Joan of Arc was a military leader and French heroine who led her country's troops to victory in many key battles against the occupying English forces, paving the way for the coronation of King Charles VII, and setting the stage for later victory in the Hundred Years' War.


Biographical fast facts

Full or original name at birth: Jeanne d'Arc

Date and place of birth: January 6, 1412, Domremy, Lorraine, France

Date, place and cause of death: May 30, 1431, shortly after 12 noon, Rouen, France (Burned at the stake)

Family/Relatives
Siblings: Pierre d'Arc (1404-1467), Jean d'Arc, and Jacquemin d'Arc (brothers)
Sister: Catherine d'Arc (b. 1413, Domremy, Lorraine, France)

Parents
Father: Jacques d'Arc (1380-1431)
Mother: Isabelle d'Arc (Romee) (d. December 8, 1458, Orleans, France)

Remains: Joan of Arc was cremated and her ashes were cast into the river Seine.


Biography

Born in Domremy, France, during the Hundred Years' War, Joan of Arc led one of the greatest campaigns for freedom the world has ever known, while still a teenager. She was a unifying figure who rescued France from defeat in one of the darkest periods of their occupation by England. In just over a year, she managed to take the demoralized French troops who had known little else but defeat, and led them through an astonishing series of victories which not only inspired the French troops, but the nation as well.

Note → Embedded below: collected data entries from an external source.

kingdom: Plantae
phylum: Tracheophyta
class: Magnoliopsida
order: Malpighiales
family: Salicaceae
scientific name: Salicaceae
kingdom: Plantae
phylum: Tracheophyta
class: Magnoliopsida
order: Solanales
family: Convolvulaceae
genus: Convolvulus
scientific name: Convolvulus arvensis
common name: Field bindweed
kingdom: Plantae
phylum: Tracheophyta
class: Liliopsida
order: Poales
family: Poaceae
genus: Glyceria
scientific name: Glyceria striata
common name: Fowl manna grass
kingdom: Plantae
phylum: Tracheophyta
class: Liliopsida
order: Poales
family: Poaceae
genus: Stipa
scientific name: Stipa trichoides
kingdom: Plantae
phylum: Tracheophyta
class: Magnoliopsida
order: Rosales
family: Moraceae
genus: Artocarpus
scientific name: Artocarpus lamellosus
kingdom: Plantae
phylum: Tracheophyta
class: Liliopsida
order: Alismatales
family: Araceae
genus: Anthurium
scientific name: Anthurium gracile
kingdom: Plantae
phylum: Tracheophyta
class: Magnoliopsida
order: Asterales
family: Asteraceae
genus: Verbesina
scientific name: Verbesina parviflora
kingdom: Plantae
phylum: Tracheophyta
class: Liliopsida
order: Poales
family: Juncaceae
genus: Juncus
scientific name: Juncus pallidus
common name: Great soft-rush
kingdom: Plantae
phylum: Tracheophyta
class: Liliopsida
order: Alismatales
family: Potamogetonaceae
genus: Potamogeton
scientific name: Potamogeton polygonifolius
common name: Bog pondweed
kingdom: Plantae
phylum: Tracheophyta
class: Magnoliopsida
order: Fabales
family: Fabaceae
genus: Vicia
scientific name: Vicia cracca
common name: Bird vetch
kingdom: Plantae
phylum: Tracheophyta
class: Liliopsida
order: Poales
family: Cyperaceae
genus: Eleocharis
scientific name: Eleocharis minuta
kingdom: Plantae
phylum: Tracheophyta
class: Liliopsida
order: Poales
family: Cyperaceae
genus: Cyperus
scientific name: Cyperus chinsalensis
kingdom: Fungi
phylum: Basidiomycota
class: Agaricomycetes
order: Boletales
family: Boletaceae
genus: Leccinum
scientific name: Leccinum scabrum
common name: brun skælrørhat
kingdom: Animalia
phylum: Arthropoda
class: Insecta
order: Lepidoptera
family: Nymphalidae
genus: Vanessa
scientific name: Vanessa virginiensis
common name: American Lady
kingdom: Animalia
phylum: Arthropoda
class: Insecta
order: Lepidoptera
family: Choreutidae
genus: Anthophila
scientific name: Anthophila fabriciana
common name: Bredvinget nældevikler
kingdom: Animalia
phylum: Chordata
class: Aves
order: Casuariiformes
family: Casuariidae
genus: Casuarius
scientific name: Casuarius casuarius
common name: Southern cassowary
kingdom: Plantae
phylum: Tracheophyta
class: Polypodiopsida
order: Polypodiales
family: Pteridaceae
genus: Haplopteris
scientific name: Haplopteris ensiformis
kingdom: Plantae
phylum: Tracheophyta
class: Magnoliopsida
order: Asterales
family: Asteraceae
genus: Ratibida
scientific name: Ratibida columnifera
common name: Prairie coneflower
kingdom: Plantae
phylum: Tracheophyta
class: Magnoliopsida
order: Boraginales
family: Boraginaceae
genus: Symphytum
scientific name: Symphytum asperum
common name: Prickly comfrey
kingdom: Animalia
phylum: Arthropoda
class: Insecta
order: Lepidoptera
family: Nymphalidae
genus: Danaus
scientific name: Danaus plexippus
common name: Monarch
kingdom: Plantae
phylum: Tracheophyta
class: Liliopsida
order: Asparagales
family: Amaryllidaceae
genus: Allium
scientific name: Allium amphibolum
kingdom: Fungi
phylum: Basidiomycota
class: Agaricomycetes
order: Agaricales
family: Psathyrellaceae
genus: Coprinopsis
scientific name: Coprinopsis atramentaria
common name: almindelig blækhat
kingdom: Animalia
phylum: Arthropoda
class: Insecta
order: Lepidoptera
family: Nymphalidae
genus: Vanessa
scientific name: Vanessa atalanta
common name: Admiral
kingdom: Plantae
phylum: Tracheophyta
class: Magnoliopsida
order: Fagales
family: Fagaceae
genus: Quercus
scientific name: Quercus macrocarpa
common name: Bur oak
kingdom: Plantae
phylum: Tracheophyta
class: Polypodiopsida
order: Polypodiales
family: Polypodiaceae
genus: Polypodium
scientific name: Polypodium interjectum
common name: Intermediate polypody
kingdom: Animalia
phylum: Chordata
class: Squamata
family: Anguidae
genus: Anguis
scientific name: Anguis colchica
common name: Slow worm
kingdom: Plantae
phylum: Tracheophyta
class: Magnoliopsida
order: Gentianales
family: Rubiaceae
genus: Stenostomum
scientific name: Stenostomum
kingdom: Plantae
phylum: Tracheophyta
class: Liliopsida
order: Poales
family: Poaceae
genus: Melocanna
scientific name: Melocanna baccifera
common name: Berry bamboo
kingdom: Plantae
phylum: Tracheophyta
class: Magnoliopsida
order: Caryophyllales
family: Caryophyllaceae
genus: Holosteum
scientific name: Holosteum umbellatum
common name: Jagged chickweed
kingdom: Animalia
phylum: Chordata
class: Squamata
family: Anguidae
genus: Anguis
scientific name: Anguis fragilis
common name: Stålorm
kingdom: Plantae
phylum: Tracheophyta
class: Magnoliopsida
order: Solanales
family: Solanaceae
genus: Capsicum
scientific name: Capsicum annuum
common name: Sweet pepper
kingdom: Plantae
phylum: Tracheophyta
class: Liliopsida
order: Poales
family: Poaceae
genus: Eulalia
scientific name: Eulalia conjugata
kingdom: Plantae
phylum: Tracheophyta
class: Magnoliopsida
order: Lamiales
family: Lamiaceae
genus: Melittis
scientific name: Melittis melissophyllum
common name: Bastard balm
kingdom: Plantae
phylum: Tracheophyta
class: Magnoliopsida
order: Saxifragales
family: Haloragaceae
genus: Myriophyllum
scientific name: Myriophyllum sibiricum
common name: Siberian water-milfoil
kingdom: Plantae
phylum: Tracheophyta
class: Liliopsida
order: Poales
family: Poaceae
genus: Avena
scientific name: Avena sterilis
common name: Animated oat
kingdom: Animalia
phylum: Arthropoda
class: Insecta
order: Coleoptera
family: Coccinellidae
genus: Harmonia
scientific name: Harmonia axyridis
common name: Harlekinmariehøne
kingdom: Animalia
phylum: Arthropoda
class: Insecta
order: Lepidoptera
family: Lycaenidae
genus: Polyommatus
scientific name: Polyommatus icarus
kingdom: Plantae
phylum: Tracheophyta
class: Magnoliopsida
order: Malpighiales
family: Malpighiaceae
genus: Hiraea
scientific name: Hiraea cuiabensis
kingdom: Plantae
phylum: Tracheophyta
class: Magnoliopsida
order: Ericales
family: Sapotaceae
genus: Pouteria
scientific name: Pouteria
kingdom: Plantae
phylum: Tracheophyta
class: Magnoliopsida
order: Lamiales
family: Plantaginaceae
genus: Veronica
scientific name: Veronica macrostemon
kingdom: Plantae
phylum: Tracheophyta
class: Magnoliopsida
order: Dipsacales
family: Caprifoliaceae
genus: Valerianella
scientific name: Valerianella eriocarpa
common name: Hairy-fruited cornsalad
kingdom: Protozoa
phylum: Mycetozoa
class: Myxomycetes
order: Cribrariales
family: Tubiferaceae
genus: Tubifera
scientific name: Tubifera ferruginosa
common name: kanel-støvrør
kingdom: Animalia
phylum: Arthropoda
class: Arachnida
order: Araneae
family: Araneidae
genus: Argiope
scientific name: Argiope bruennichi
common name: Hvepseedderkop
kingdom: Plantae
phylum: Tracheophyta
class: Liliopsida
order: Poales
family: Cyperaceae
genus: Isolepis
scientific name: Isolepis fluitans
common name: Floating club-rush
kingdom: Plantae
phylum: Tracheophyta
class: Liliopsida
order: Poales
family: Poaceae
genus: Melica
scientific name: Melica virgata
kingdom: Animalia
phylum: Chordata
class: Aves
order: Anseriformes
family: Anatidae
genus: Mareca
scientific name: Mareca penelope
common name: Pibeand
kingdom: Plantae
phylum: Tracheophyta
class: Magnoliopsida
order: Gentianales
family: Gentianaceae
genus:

Joan reported that she began hearing voices at age 12 or 13, while in her family's garden. She later attributed the voices to Saint Michael, Saint Catherine, and Saint Margaret. At the time, England, in alliance with Burgundy, controlled much of France. As English occupying forces began seizing control of the remainder of the country against an increasingly ineffective French army, her voices began telling her to drive out the English and bring the Dauphin Charles to Reims to be crowned King of France.

She took charge of French forces and after leading them to implausible victories in battle after battle, even some of her doubters began to question whether her "voices" might actually be from God. Following her momentous victory at Orleans, she became known as the "Maid of Orleans."

Just as her voices had instructed, she saw that Dauphin Charles made it to Reims, and she stood beside him at his coronation. As word of her achievements against the English occupying forces spread, there was talk that a "saint" was leading the French to victory with the help of God.

In 1430, the Maid of Orleans was captured and sentenced to death. Those involved with the "trial" later admitted that the motive for the proceedings was revenge, not any real belief that Joan was a heretic, as was charged. May 30th, 1431, shortly after 12 noon, Joan of Arc was burned at the stake in Rouen, France.

Her death only served to unify the French people as a nation, and reinvigorated their desire to rid themselves of English rule, once and for all. It would take a little more than two decades following her death to reclaim the country, but in 1453, France was finally free of foreign rule.

Joan of Arc was later vindicated and officially canonized as a saint by the Roman Catholic Church in 1920.

Over the years, Joan of Arc's struggle to free her people from English rule has been told numerous times in films with widely varying degrees of accuracy. Some of the very earliest silent films ever produced were themed around Joan of Arc, and the French campaign for freedom. The subject has remained a popular one with filmmakers for over a century. A few of the motion pictures include Cecil B. DeMille's
Joan the Woman (1916), Joan of Arc directed by Victor Fleming and starring Ingrid Bergman and Jose Ferrer (1948), Otto Preminger's Saint Joan, starred Jean Seberg and Richard Widmark, and was scripted by Graham Greene adapting George Bernard Shaw's play (1957). More recently, Leelee Sobieski portrayed Joan in Joan of Arc, a 1999 TV-movie.